The idea for the liquid egg products was driven by consumer tastes, albeit indirectly. “For some reason people think that free-range eggs are bigger than other eggs. In fact about 50 per cent of free-range eggs are big and the rest are medium and small but consumers tend not to buy smaller free-range eggs. That left us with a problem,” Farrelly says.

“Having come up with the liquid egg solution we then had to set about developing the product and ultimately building a breaking and pasteurising plant. In total I’d estimate the cost at around €1 million. We financed the research and development out of cashflow as we went along but then there was the cost of premises and equipment. We had support from Enterprise Ireland but the lion’s share of the project was self-financed.

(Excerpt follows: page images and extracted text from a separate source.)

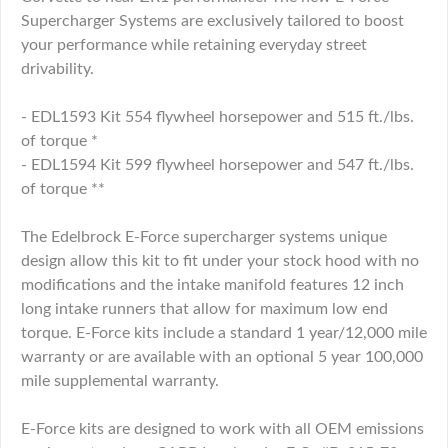
Supercharger Systems are exclusively tailored to boost
your performance while retaining everyday street
drivability.
- EDL1593 Kit 554 flywheel horsepower and 515 ft./lbs.
of torque *
- EDL1594 Kit 599 flywheel horsepower and 547 ft./lbs.
of torque **
The Edelbrock E-Force supercharger systems unique
design allow this kit to fit under your stock hood with no
modifications and the intake manifold features 12 inch
long intake runners that allow for maximum low end
torque. E-Force kits include a standard 1 year/12,000 mile
warranty or are available with an optional 5 year 100,000
mile supplemental warranty.
E-Force kits are designed to work with all OEM emissions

“The whole liquid egg product is completely new to the market here. The egg white product has to compete against imports but we hope consumers will choose the Irish option now that they have it.” The liquid egg products are available in SuperValu, Tesco and Dunnes as well as other smaller outlets.

“We have always enjoyed a challenge,” Farrelly adds. “When we discovered there were issues around the sustainability of fish oil supplies for our Mega (Omega-3 enriched) eggs, we began looking for a suitable alternative and have substituted linseed. Our intention is to extend the O’Egg range but at the moment our focus is on promoting the new liquid egg products and getting them to reach their full potential.”